Yo veo una dinámica que se repite continuamente: se dice: “vivir en comunidad es fundamental porque sostiene la vida”. Vivir en comunidad puede ayudarte a sobrevivir porque todos son iguales que tú, apoyan tus ideas, no tienes que pensar demasiado, pero eso no enamora. Al final, el amor siempre nace como el encuentro con otro, con el otro, con el que es diferente, es algo que te saca de ti mismo, te hace ir a lugares donde no imaginabas que irías, te hace descubrir cosas distintas de ti mismo. Eso es lo que te da la vida. Al final es misterio, algo misterioso. La comunidad, para poder vivir, educar y en esta dinámica del enamoramiento, del amar y generar, necesita estar también dentro de una realidad que sea diferente. En último término, el aislamiento lleva a la uniformidad, cuando todo es igual, todo es aburrido y no hay gusto por vivir. Sin duda, una respuesta posible a la ideología es otra ideología pero es una manera vieja de pensar porque la ideología, cualquiera que sea, es aburrido, no enamora, no genera. Tal vez los occidentales lo vemos más en el totalitarismo comunista, que quita en cierto sentido el gusto por crear, pero la idea de refugiarnos en el totalitarismo consiste en afirmar que la respuesta es un totalitarismo, es la discusión sobre cuál es la verdad.

Usted tiene una larga experiencia educativa con jóvenes. Para los jóvenes la cuestión de la identidad (personal, racial, sexual) resulta cada vez más problemática. ¿Por qué pasa esto? ¿Qué puede responder a ese desafío de una identidad problemática?

La cuestión de la identidad siempre estaba ahí, implícitamente. La diferencia está en que la pregunta se ha hecho más explícita en este momento. Todas estas maneras de pensar en la identidad personal, racial y sexual son posibles respuestas a la pregunta de quién soy yo. Los chicos se plantean esta pregunta de manera consciente y la respuesta importa.

Pienso en cuando doy clase de matemáticas. Les pongo un examen con un problema, una pregunta con cinco posibles respuestas. Las ideologías te dicen cuál es la respuesta correcta. Imagina que el día antes del examen vas al despacho del profesor, miras el folio del examen y ves todas las respuestas, de tal modo que llegas al examen y respondes, sacas la nota más alta porque tienes las respuestas. ¡Pero tú no has hecho el examen! Este desafío de ponerse delante de un problema y tratar de encontrar la respuesta, o de buscar la más adecuada entre las cinco posibles. Es el trabajo que yo llamo “vivir”. El riesgo de la ideología es que reduce el ejercicio de vivir, ese riesgo de la libertad. Puedes acabar la vida contento porque has sacado la máxima nota, pero no has vivido.
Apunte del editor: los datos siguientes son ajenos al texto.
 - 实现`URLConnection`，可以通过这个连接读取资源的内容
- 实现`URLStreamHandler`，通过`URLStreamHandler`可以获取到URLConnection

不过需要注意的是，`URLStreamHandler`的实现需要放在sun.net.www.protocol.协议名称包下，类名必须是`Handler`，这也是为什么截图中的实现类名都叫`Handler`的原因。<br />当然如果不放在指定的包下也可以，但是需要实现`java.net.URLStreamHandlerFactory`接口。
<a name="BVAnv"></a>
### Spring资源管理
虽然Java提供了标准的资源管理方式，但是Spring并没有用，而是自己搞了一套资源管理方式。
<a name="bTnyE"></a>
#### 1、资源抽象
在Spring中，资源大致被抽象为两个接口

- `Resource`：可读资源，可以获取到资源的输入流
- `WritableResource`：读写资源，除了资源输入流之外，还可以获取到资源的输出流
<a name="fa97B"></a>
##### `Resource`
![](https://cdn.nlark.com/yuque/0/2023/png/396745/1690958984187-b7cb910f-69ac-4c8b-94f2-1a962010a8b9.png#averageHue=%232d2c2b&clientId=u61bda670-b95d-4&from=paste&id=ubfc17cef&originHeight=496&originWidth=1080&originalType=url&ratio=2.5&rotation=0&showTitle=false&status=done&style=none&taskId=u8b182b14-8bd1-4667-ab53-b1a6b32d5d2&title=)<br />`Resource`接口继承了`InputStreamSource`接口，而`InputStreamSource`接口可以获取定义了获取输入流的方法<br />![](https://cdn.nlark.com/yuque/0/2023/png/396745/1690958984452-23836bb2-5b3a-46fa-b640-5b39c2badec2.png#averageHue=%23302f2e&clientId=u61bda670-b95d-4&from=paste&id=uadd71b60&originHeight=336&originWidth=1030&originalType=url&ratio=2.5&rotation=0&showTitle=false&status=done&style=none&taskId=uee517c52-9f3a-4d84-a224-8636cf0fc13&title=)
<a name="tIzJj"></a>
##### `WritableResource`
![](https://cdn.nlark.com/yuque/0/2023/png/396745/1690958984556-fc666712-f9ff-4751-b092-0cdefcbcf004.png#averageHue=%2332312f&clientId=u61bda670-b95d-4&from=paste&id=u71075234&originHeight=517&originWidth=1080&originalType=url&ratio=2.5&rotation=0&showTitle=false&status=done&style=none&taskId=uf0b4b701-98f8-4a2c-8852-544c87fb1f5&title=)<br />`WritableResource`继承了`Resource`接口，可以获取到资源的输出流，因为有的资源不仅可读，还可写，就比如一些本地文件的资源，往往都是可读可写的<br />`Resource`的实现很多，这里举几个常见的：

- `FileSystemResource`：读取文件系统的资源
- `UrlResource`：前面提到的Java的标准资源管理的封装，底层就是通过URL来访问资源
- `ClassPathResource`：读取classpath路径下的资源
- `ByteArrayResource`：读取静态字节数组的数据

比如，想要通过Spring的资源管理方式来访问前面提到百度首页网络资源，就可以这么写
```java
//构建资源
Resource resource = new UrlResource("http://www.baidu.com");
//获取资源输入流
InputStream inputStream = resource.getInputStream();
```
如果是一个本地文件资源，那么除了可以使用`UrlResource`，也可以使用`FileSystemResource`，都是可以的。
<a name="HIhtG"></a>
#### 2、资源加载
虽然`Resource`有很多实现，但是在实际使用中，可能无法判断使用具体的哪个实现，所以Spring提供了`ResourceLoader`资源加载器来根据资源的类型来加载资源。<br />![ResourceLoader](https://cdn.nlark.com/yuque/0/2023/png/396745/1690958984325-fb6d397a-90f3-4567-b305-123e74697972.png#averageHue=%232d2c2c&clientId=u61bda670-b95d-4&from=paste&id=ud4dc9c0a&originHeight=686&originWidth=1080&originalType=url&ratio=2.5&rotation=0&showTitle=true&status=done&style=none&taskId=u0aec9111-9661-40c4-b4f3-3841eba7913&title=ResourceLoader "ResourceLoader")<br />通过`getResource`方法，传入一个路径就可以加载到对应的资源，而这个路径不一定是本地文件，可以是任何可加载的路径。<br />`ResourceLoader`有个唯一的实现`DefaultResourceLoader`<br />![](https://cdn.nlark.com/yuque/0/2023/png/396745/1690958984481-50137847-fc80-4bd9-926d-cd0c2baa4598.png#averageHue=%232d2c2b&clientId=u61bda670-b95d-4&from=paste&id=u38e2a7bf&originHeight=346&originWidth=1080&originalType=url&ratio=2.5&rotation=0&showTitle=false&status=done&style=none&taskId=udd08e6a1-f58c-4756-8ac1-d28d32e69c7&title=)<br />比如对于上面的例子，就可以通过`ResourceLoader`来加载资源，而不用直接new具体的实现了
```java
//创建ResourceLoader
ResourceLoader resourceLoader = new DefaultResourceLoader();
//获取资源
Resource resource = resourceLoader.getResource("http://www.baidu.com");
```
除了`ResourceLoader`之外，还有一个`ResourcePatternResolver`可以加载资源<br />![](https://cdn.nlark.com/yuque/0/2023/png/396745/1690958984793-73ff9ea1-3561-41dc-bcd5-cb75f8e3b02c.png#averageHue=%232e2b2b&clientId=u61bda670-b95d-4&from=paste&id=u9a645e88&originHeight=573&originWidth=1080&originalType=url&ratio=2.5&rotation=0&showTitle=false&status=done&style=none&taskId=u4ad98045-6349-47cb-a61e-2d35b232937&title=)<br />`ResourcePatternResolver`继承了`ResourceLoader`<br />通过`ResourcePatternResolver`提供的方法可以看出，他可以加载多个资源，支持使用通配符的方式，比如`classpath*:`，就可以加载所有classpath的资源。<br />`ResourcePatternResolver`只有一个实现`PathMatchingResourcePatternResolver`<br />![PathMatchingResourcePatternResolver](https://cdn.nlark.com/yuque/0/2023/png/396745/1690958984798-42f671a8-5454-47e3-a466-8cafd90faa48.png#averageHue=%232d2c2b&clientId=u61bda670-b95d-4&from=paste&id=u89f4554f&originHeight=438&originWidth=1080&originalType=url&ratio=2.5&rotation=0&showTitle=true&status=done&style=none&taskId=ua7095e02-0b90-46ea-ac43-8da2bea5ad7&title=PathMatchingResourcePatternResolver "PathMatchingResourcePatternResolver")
Así que, ¿cuál es la mejor respuesta? Alguien que enseñe a los jóvenes a vivir, a caminar a través del camino del descubrimiento de su yo. Como profesor de matemáticas, no doy clase ofreciendo respuestas sino enseñando a afrontar el problema, a mirarlo, a pensar cómo moverse, qué quiere decir. La ideología y el creen que basta con saber la respuesta. Para mí, el desafío de la educación se sitúa justo a este nivel, pero no solo a nivel humano sino también a nivel de la conciencia, a nivel del amor, a nivel del vivir. Necesitamos alguien que eduque para vivir. Como adultos, en un momento dado, hemos encontrado dentro de esa multiplicidad de respuestas una que es más adecuada. Pero no porque yo proponga la respuesta, te la explique o conozca su lógica, puedo permitirme ahorrarle el trabajo a los jóvenes.

La cuestión es si verdaderamente queremos ayudar a los jóvenes en un momento como este, en el que se desconfía de la idea de la autoridad. Hace falta una autoridad que ayude de verdad, que me eduque, que sienta estima por mi trabajo.

A mis alumnos, también con sus respuestas más variopintas sobre su identidad, los miro siempre con una gran estima porque lo están intentando. Eso es vivir: intentar, probar qué puede responder a ese algo misterioso que hay dentro de cada uno y que nos empuja a encontrarnos con el otro, con el que es diferente, con lo desconocido. Los adultos tenemos miedo a este riesgo, pero no por los jóvenes, sino por nosotros mismos. Los chicos nos ponen a prueba. Ciertas respuestas son realmente extrañas, pero lo están intentando, ¿hay alguien que pueda acompañarles de verdad?